*The task*
Print everything in the listing from the line containing "adio gemist" down to the line containing "Villaviciosa", both of those lines included, without the pictures.

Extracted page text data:
·····

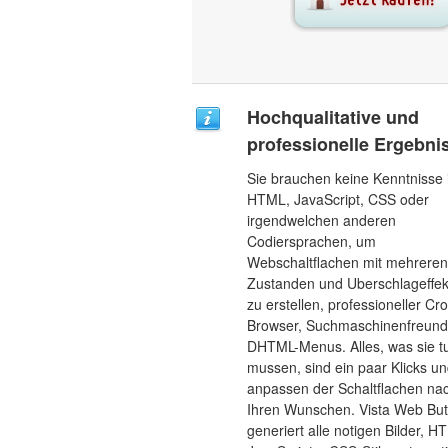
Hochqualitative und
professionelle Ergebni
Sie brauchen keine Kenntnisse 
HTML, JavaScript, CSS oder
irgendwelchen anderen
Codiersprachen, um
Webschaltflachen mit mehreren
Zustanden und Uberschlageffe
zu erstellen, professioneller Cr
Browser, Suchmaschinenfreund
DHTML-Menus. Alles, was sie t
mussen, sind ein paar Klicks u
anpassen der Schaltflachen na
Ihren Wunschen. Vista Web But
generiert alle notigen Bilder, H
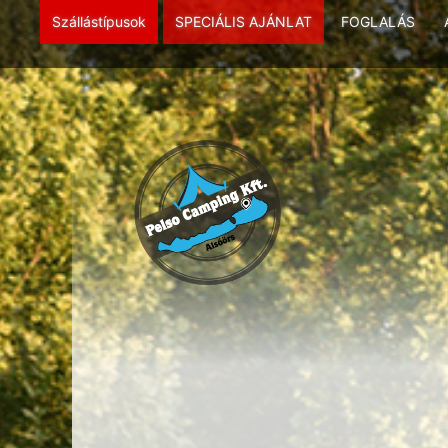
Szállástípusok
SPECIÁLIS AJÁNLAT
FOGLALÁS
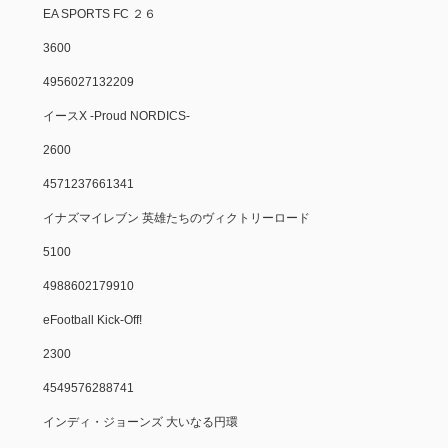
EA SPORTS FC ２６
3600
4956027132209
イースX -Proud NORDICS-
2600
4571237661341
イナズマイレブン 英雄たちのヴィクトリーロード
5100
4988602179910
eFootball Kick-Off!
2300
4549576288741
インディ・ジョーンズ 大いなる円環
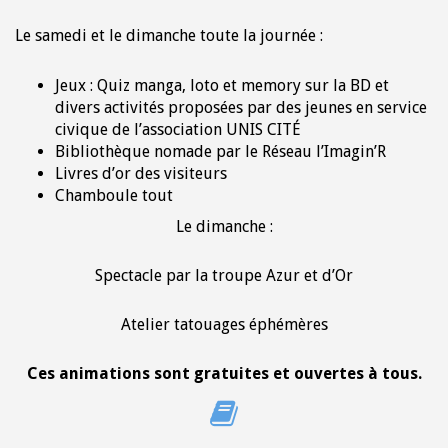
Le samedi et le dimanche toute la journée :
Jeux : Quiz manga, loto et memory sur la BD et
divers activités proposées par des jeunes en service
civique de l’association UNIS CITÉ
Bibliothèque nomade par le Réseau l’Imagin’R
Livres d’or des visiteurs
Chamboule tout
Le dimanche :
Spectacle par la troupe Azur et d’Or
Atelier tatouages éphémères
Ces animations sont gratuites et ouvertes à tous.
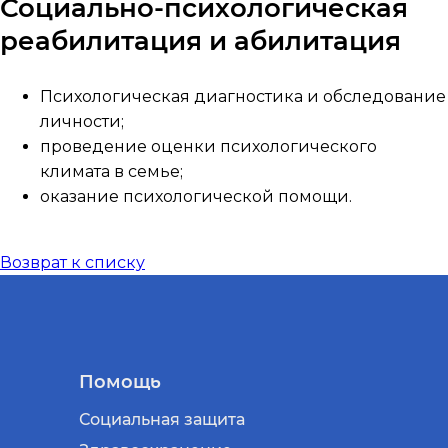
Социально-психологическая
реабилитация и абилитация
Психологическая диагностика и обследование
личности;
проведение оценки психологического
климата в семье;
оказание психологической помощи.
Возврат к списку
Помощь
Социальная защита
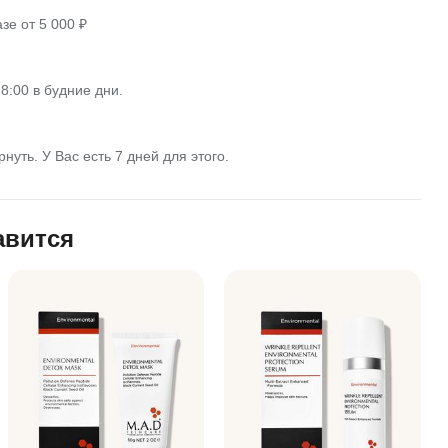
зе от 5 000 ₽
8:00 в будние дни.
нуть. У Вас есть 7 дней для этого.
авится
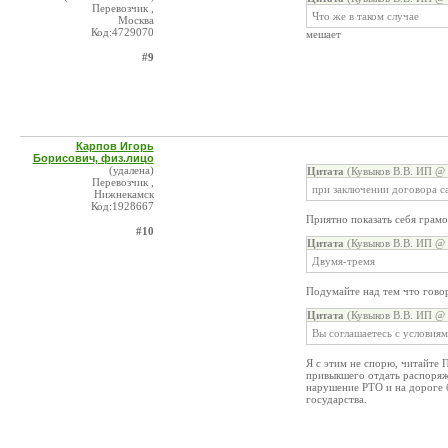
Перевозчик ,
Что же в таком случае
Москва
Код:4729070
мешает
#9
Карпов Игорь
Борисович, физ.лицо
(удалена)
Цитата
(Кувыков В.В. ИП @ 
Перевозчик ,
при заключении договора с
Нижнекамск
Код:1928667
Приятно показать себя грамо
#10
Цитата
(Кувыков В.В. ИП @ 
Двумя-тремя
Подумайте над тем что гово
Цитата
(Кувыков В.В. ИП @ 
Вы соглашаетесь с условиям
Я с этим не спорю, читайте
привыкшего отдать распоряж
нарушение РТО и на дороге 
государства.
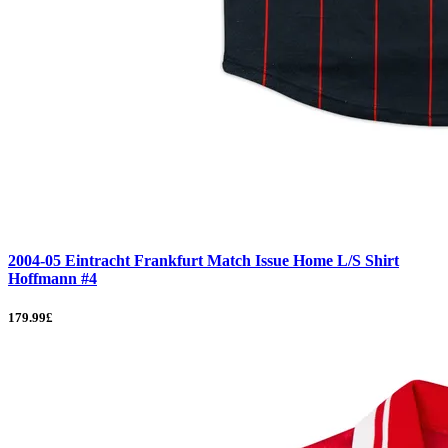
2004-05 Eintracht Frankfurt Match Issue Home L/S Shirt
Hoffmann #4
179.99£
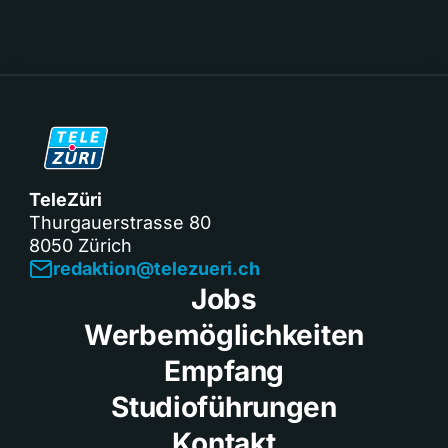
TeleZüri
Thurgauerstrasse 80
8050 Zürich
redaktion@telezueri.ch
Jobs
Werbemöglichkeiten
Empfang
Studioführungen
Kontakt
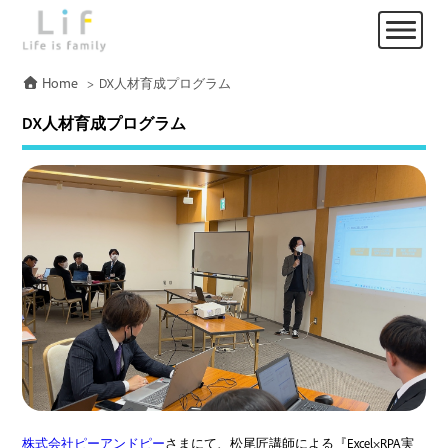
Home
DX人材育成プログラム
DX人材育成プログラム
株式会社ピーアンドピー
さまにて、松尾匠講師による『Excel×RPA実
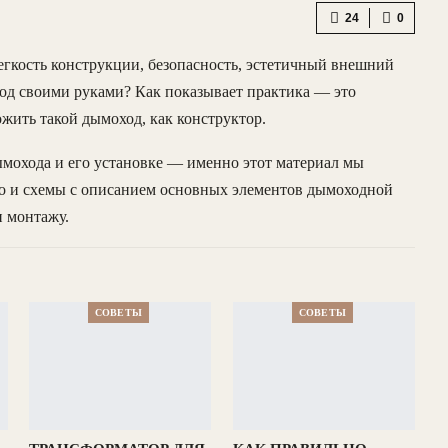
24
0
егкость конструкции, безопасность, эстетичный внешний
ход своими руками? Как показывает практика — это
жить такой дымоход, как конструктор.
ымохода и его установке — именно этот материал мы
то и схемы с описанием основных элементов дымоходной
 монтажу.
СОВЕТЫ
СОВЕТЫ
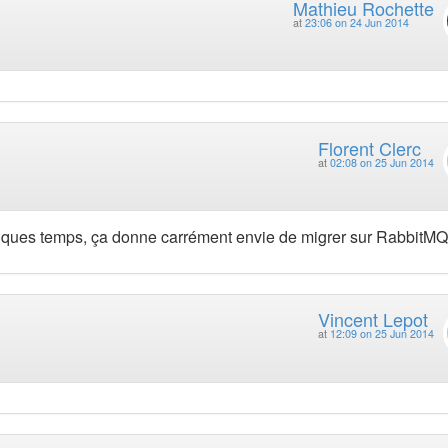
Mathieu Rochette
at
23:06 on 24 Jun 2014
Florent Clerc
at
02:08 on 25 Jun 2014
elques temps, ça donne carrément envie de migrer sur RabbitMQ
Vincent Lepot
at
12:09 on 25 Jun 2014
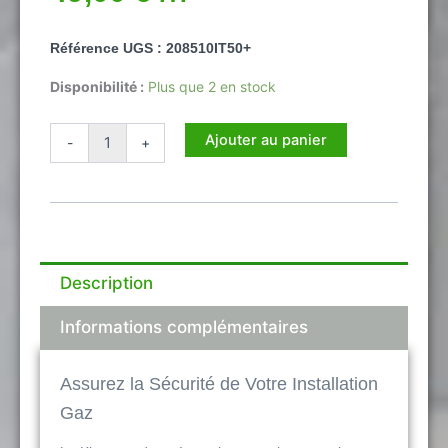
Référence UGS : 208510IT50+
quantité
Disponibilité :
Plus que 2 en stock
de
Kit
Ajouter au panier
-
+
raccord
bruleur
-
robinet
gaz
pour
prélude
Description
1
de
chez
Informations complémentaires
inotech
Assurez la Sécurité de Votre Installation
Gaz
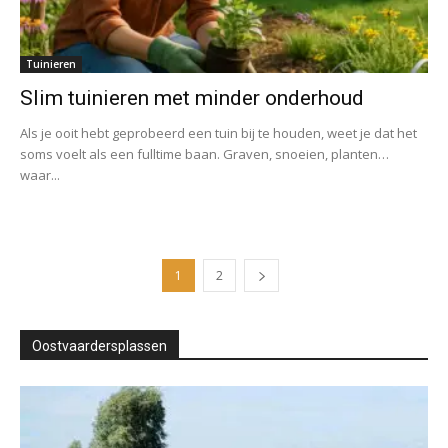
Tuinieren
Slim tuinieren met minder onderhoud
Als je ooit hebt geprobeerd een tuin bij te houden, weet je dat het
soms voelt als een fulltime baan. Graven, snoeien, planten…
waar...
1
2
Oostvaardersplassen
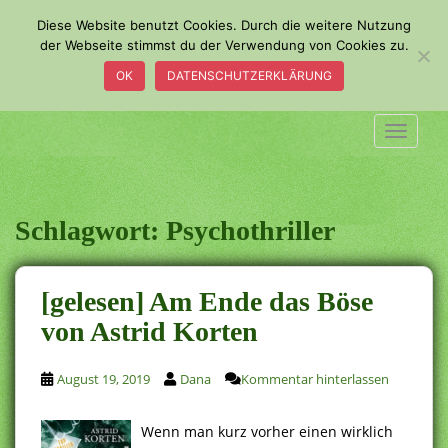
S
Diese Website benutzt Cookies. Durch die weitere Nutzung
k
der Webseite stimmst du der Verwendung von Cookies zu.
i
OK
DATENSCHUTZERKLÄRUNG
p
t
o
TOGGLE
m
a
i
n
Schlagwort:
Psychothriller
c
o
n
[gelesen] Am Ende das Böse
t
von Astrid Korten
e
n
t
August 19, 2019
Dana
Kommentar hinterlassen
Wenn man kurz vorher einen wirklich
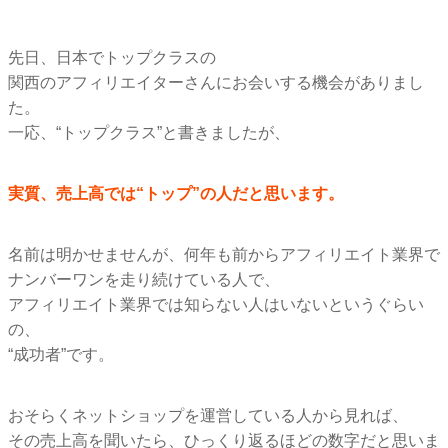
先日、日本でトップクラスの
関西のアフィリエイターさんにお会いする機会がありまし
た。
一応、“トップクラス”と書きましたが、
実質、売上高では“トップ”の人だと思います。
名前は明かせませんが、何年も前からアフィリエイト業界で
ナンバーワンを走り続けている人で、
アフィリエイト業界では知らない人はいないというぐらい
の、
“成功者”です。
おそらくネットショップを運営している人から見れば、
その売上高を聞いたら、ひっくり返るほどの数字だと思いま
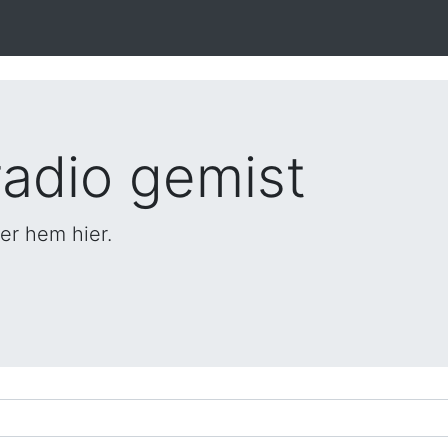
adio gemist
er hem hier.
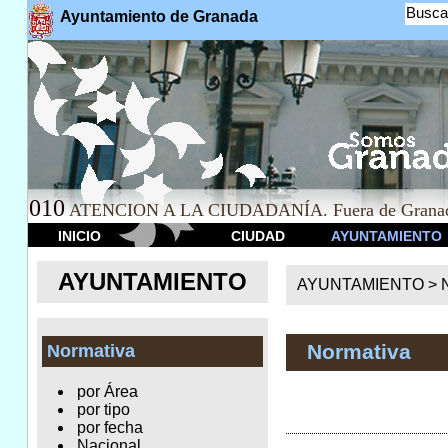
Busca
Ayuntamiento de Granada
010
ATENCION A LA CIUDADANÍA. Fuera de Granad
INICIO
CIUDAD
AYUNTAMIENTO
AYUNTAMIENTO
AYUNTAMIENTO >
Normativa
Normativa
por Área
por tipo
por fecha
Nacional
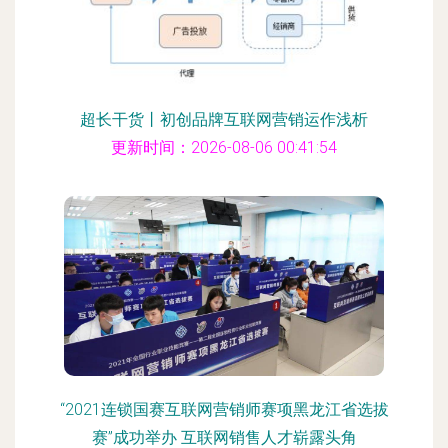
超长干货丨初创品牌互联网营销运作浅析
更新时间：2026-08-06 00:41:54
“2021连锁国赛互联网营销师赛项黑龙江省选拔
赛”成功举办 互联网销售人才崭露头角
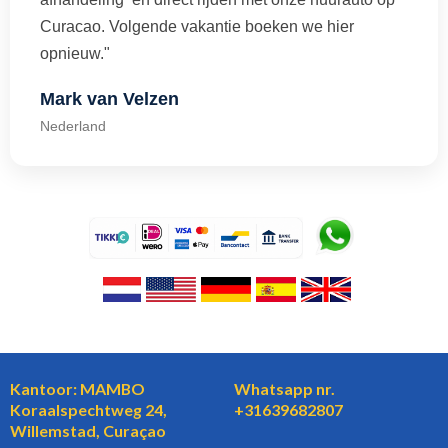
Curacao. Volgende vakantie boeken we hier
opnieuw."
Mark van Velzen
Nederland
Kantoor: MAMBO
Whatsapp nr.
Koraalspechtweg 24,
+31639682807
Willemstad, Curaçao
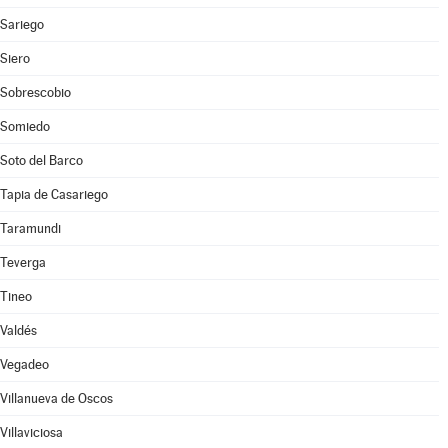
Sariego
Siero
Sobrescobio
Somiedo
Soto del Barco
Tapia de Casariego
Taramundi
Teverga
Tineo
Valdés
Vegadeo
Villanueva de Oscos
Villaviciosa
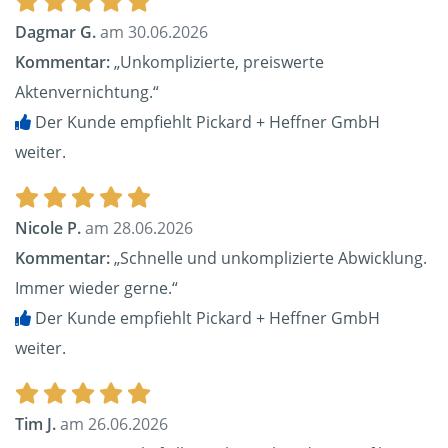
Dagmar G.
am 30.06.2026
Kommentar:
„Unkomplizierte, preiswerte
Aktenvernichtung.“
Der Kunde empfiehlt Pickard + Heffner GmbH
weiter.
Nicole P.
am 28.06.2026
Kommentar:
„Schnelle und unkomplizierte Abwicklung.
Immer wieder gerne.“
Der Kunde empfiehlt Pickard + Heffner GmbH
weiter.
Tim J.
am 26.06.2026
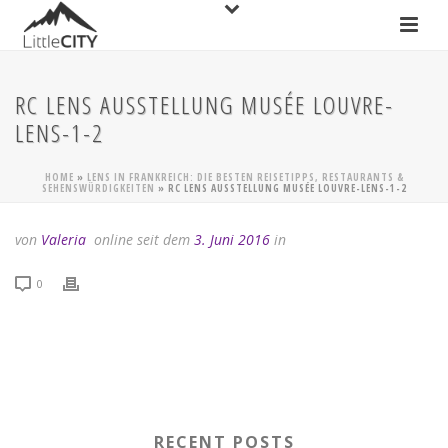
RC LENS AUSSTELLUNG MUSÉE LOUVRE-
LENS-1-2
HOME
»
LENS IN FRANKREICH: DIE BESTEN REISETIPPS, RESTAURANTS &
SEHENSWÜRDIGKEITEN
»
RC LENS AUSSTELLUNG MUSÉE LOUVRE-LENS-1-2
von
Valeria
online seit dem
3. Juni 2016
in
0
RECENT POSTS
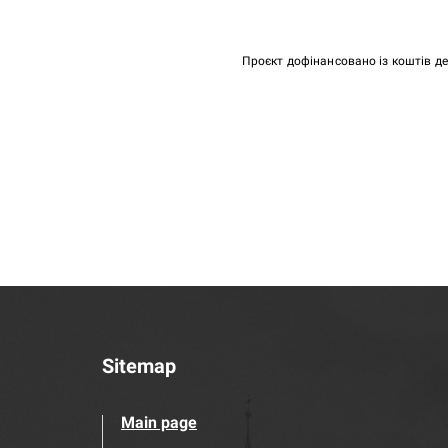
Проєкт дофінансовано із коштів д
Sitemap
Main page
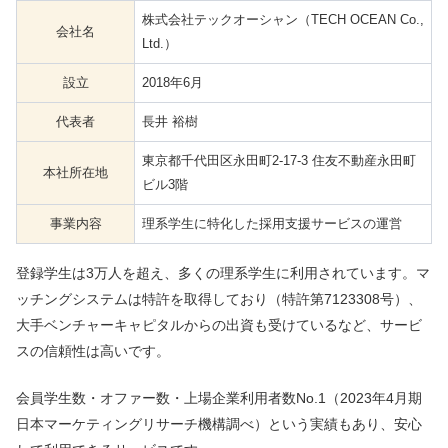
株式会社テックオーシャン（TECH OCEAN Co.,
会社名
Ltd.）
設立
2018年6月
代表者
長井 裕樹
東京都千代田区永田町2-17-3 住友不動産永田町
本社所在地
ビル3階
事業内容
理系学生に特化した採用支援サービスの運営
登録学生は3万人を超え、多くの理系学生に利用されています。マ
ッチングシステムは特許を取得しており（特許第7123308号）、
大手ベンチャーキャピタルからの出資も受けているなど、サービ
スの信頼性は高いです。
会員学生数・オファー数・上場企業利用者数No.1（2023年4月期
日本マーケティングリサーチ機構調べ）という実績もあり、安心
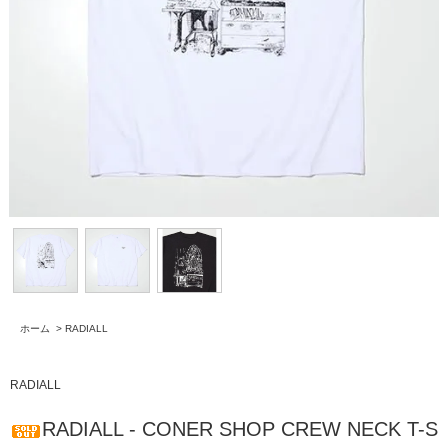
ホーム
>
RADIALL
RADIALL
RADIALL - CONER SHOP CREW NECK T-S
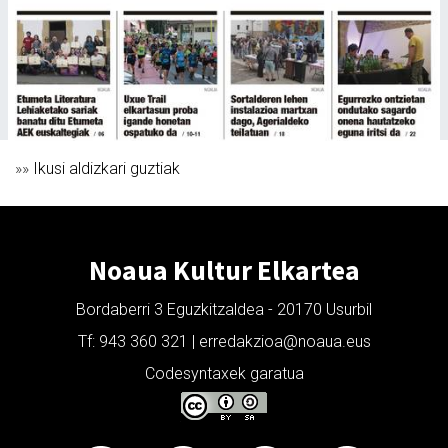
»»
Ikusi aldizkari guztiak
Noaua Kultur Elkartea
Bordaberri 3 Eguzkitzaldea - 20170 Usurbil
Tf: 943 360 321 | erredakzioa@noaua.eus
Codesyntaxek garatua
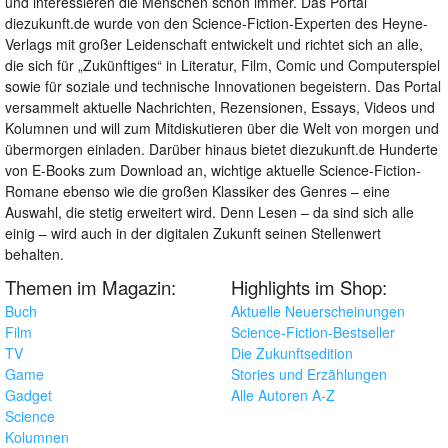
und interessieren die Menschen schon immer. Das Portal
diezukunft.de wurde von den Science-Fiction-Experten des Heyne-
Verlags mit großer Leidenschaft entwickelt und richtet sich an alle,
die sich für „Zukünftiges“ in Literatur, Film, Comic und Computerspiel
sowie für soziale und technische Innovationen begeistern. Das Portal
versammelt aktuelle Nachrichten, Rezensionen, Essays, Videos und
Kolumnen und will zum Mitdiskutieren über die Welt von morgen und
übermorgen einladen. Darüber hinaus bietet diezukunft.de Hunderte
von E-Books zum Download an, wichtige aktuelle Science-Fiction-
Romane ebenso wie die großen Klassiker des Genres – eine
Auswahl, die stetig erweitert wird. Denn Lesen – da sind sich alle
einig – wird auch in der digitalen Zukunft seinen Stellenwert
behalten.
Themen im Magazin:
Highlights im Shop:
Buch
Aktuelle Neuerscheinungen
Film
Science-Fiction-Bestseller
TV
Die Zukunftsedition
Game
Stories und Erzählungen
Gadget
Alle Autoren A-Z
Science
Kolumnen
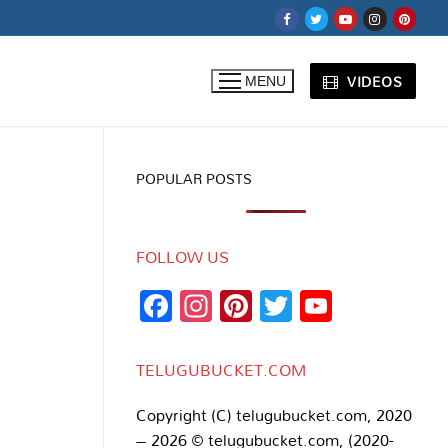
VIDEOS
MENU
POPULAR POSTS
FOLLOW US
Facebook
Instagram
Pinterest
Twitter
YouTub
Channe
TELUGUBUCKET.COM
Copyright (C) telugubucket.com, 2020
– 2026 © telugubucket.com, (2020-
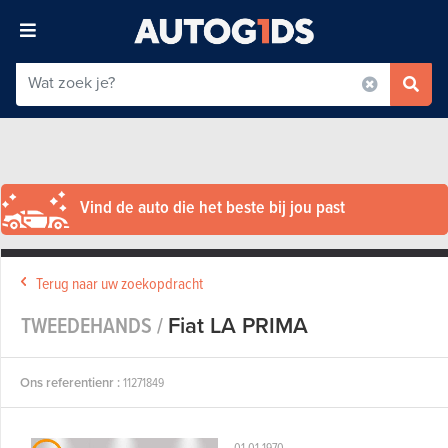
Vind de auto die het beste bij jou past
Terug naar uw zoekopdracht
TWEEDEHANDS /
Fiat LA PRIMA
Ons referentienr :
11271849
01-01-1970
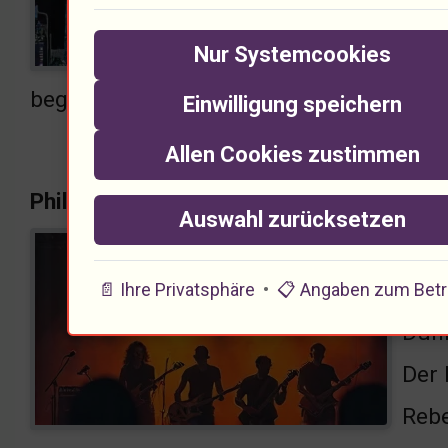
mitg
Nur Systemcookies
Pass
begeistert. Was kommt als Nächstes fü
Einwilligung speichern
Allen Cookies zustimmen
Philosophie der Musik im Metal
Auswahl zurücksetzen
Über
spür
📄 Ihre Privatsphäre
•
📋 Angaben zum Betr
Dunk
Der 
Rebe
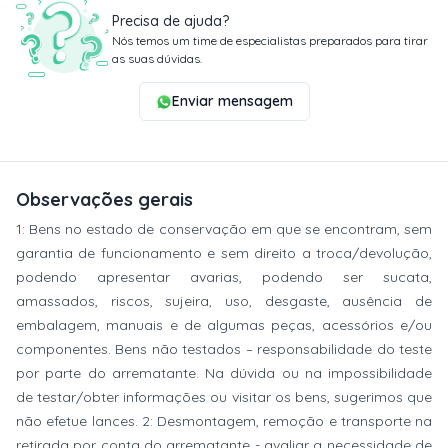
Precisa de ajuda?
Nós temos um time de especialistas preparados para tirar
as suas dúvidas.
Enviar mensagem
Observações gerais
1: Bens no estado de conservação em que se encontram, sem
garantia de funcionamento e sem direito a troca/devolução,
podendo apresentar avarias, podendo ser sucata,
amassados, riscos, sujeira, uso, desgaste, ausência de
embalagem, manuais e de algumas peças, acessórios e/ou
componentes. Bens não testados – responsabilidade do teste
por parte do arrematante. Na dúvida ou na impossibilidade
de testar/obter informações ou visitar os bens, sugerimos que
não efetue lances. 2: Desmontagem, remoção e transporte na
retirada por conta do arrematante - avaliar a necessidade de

·····

*Solved problem*
adio gemist
er hem hier.
Busca
Ayuntamiento de Granada
010
ATENCION A LA CIUDADANÍA. Fuera de Granad
INICIO
CIUDAD
AYUNTAMIENTO
AYUNTAMIENTO
AYUNTAMIENTO >
Normativa
Normativa
por Área
por tipo
por fecha
Nacional
超长干货丨初创品牌互联网营销运作浅析
更新时间：2026-08-06 00:41:54
“2021连锁国赛互联网营销师赛项黑龙江省选拔
赛”成功举办 互联网销售人才崭露头角
Curacao. Volgende vakantie boeken we hier
opnieuw."
Mark van Velzen
Nederland
Kantoor: MAMBO
Whatsapp nr.
Koraalspechtweg 24,
+31639682807
Willemstad, Curaçao
Sariego
Siero
Sobrescobio
Somiedo
Soto del Barco
Tapia de Casariego
Taramundi
Teverga
Tineo
Valdés
Vegadeo
Villanueva de Oscos
Villaviciosa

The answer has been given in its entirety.